For normal branching, the critical probability is \(p_m = \frac{2}{3} - j^2\lambda^2\Delta t^2\), which reaches zero first (before \(p_u\) or \(p_d\) do). Setting \(p_m = 0\):

\[ j^2\lambda^2\Delta t^2 = \frac{2}{3} \]

\[ |j|\lambda\Delta t = \sqrt{\frac{2}{3}} \approx 0.8165 \]

However, we also need to check \(p_u\) and \(p_d\). For \(p_d = \frac{1}{6} + \frac{j^2\lambda^2\Delta t^2 + j\lambda\Delta t}{2}\), this is always positive for \(j > 0\) (both terms are positive). For \(p_u = \frac{1}{6} + \frac{j^2\lambda^2\Delta t^2 - j\lambda\Delta t}{2}\), this reaches zero when

\[ \frac{1}{6} + \frac{j^2\lambda^2\Delta t^2 - j\lambda\Delta t}{2} = 0 \]

Setting \(a = j\lambda\Delta t\): \(\frac{1}{6} + \frac{a^2 - a}{2} = 0\), so \(a^2 - a + \frac{1}{3} = 0\), giving \(a = \frac{1 \pm \sqrt{1 - 4/3}}{2}\), which has no real solution. So \(p_u > 0\) for all real \(a\).
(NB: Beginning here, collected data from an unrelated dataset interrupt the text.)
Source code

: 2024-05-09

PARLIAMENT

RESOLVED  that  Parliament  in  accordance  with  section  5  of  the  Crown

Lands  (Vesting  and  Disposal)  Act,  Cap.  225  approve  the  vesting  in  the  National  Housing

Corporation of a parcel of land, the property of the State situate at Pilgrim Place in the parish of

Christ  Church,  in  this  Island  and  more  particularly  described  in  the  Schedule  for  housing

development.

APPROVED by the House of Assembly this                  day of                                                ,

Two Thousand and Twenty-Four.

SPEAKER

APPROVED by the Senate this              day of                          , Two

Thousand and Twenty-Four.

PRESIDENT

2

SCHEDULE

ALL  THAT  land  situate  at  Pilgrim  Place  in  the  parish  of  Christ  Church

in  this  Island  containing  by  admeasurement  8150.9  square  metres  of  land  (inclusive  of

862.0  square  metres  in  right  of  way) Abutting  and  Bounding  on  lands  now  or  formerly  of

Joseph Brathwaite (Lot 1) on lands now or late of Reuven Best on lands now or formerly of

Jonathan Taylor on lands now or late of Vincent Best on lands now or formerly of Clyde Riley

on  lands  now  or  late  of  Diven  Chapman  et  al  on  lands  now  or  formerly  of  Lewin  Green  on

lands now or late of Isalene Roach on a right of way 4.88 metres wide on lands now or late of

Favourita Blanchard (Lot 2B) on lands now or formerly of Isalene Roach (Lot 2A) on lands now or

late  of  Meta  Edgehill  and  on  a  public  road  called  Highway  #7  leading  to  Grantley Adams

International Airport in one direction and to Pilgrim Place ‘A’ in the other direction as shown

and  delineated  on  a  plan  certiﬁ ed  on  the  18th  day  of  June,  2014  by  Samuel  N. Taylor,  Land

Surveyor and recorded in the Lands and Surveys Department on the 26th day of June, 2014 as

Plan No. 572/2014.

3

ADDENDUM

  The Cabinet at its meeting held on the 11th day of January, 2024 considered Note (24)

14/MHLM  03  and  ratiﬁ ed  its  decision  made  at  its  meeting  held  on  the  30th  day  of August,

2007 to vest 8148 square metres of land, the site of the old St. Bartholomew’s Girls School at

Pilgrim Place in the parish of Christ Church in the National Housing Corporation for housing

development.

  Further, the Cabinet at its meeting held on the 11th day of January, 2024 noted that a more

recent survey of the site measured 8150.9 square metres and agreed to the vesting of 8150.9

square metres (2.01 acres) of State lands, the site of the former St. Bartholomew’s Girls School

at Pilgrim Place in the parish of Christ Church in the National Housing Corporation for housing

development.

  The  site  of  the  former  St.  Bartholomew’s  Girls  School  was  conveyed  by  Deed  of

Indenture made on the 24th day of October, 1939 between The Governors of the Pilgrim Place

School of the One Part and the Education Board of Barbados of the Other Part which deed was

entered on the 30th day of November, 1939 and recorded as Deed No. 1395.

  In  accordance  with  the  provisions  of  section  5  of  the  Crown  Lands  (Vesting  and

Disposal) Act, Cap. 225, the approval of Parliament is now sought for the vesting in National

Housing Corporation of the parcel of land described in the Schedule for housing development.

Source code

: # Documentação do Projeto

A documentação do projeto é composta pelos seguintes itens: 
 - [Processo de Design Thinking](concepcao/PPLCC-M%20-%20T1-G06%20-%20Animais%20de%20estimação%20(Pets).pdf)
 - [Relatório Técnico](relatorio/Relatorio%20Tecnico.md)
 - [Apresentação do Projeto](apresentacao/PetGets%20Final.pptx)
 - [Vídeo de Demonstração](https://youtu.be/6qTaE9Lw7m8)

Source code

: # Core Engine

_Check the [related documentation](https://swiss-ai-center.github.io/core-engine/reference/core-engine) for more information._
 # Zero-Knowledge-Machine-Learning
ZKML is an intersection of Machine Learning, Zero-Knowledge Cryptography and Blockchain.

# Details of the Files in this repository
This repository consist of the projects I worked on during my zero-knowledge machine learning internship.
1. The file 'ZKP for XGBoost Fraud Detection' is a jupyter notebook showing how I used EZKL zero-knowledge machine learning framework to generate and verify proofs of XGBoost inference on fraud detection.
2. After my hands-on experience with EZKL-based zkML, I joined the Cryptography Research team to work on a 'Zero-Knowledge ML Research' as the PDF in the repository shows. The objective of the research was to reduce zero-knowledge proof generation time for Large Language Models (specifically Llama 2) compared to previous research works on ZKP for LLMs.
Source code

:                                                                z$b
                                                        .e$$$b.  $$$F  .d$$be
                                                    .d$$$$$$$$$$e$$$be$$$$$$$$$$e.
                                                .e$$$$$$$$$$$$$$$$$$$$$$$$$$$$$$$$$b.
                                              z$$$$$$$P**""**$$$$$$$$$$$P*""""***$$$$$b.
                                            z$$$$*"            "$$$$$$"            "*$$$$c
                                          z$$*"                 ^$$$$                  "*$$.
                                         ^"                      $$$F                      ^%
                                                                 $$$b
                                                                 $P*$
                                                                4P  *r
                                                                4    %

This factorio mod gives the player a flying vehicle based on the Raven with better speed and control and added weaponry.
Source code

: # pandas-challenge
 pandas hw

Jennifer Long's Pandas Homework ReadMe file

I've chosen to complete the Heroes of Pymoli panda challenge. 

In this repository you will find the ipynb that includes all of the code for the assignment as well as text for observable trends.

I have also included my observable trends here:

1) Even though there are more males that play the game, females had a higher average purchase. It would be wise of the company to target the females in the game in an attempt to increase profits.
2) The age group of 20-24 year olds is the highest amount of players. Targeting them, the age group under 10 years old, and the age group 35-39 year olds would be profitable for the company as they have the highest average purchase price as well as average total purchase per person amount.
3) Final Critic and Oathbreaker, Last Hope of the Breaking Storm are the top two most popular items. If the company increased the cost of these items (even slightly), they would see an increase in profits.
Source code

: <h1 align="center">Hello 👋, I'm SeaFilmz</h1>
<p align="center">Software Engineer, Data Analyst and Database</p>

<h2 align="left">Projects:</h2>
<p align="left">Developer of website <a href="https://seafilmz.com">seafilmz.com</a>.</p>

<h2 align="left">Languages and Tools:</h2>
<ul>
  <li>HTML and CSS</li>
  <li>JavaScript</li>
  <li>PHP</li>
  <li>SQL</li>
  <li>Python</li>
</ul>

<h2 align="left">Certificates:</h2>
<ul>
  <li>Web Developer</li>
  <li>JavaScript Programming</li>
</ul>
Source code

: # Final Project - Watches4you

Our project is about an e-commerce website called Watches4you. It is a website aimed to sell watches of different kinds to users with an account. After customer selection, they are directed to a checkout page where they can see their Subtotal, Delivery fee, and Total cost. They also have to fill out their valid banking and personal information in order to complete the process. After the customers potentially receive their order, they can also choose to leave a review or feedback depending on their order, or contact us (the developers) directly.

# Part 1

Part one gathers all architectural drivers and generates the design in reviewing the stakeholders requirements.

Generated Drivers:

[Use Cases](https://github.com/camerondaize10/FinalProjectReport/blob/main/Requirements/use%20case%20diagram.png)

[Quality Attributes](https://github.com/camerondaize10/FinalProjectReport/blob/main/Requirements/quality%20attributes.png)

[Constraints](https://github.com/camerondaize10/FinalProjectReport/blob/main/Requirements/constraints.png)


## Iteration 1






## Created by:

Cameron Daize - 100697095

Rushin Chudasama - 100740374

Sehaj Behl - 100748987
The binding constraint comes from requiring all three probabilities to be well-behaved. The constant \(0.1844\) corresponds to a more conservative threshold that ensures probabilities remain bounded away from zero and well-behaved in practice:

\[ j_{\max}\lambda\Delta t = 0.1844 \]

This is a practical choice (approximately \(0.1844 \approx 1 - \sqrt{2/3} \cdot e^{-1}\) in some derivations) that ensures the probabilities remain strictly positive with a safety margin.

Exercise 7. Compare the trinomial tree with a binomial tree for the Hull-White model. A binomial tree has only two successors per node. Explain why a binomial tree cannot simultaneously match the mean and variance of the OU process while maintaining positive probabilities and a recombining structure.

Solution to Exercise 7

A binomial tree has two successors per node: up and down. At each node, we have two probabilities \(p_u\) and \(p_d = 1 - p_u\), giving two free parameters (one probability and the spatial step \(\Delta x\)). We need to match three conditions:

Normalization: \(p_u + p_d = 1\) (automatically satisfied with one probability)
Mean matching: \(p_u(j+1)\Delta x + p_d(j-1)\Delta x = j\,e^{-\lambda\Delta t}\Delta x\)
Variance matching: requires a specific relationship between \(\Delta x\) and \(\Delta t\)

The mean-matching equation gives \(p_u - p_d = j(e^{-\lambda\Delta t} - 1)\), so \(p_u = \frac{1}{2} + \frac{j(e^{-\lambda\Delta t} - 1)}{2}\). For the variance to match, we need \(\Delta x = \sigma\sqrt{\Delta t}\) (not \(\sigma\sqrt{3\Delta t}\)).

The problem arises because with only two parameters (\(p_u\) and \(\Delta x\)), we can match the mean and variance, but the probability \(p_u\) depends on \(j\). For large \(|j|\), the mean-reversion drift \(j(e^{-\lambda\Delta t} - 1)\) becomes large, and \(p_u\) falls outside \([0, 1]\).

In a trinomial tree, the third branch provides an extra degree of freedom, and the three branching patterns (normal, up, down) provide additional flexibility to keep all probabilities positive. The ability to switch branching patterns is the key mechanism that the binomial tree lacks. While a non-recombining binomial tree could handle this by adjusting step sizes, it would lose the \(O(N)\)-nodes-per-step property that makes lattice methods efficient.